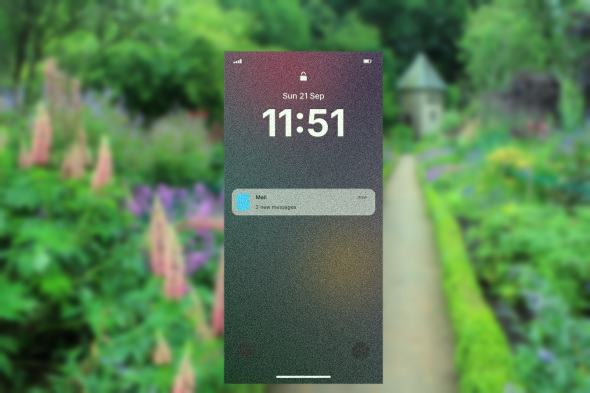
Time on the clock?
11:51
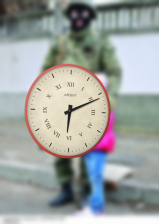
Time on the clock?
6:11
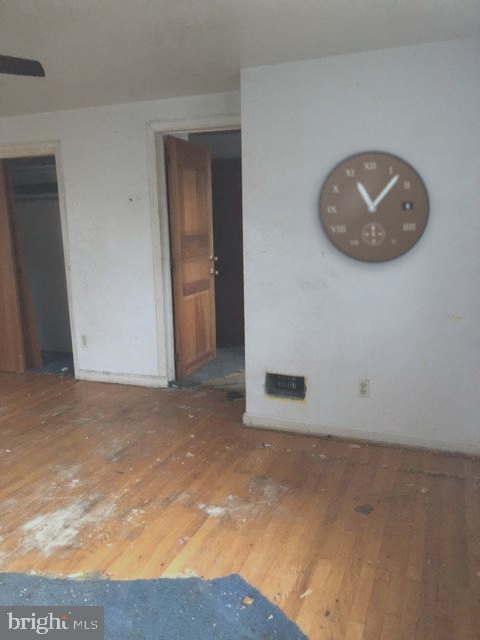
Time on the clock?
11:07
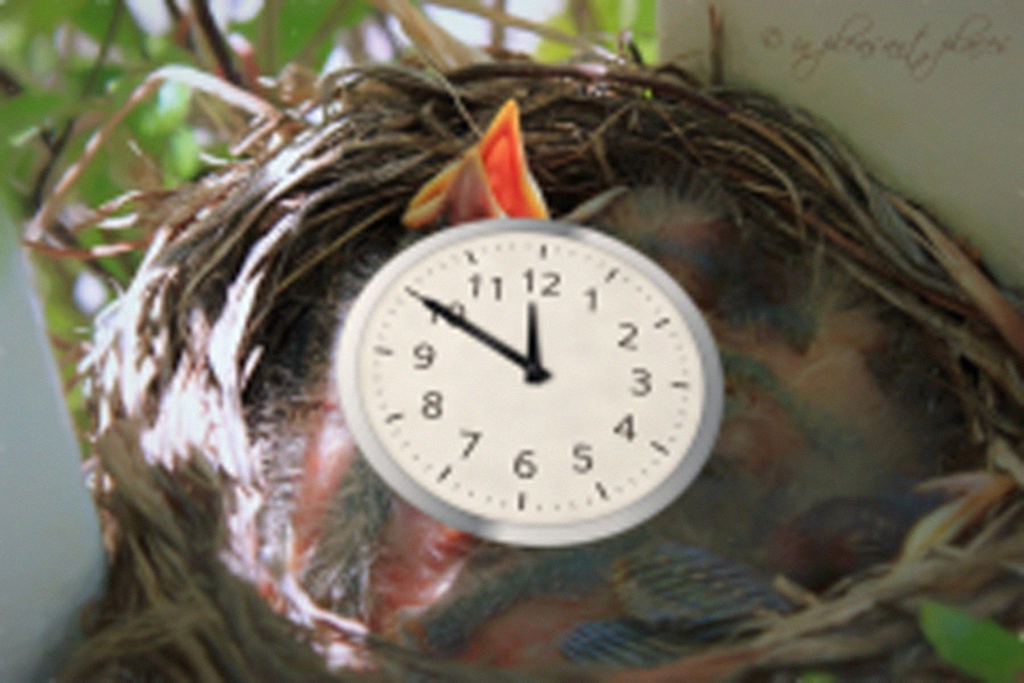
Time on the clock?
11:50
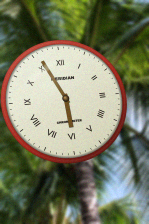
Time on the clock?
5:56
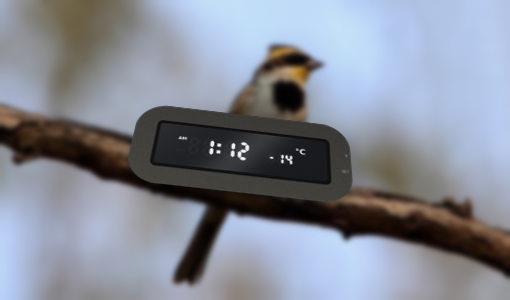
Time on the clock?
1:12
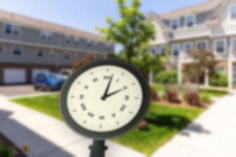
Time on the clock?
2:02
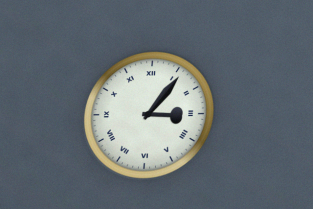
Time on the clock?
3:06
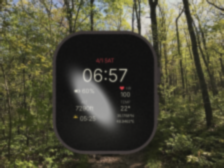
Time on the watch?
6:57
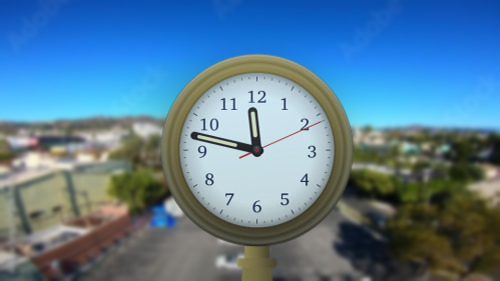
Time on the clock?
11:47:11
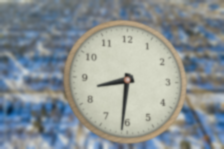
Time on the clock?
8:31
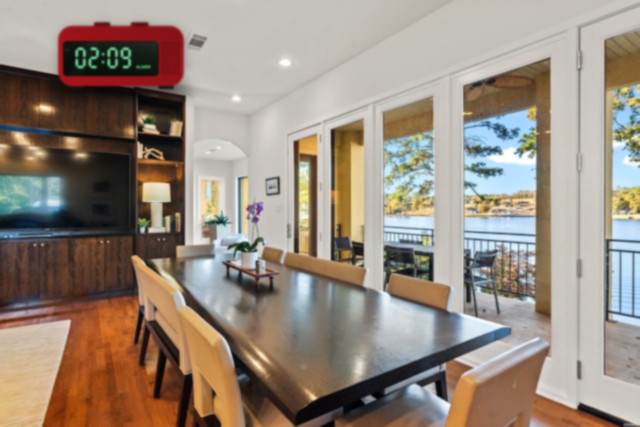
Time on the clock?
2:09
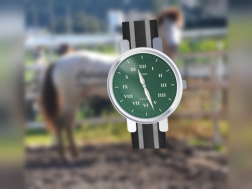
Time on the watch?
11:27
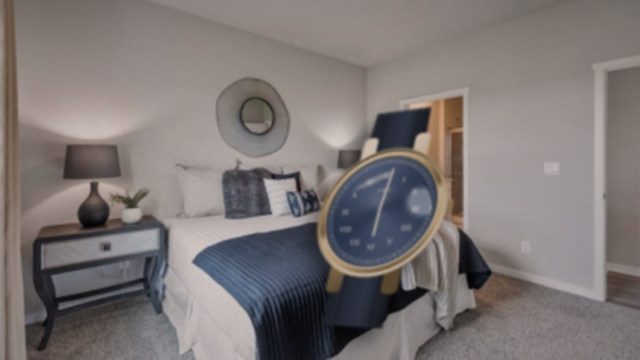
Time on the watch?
6:01
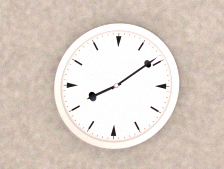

· · ·

• Written exercise:
Update the material by changing each "clock" to "timepiece" and keeping every other word unchanged. Leave the pictures out of your version.

• Output:
Time on the timepiece?
11:51
Time on the timepiece?
6:11
Time on the timepiece?
11:07
Time on the timepiece?
11:50
Time on the timepiece?
5:56
Time on the timepiece?
1:12
Time on the timepiece?
2:02
Time on the timepiece?
3:06
Time on the watch?
6:57
Time on the timepiece?
11:47:11
Time on the timepiece?
8:31
Time on the timepiece?
2:09
Time on the watch?
11:27
Time on the watch?
6:01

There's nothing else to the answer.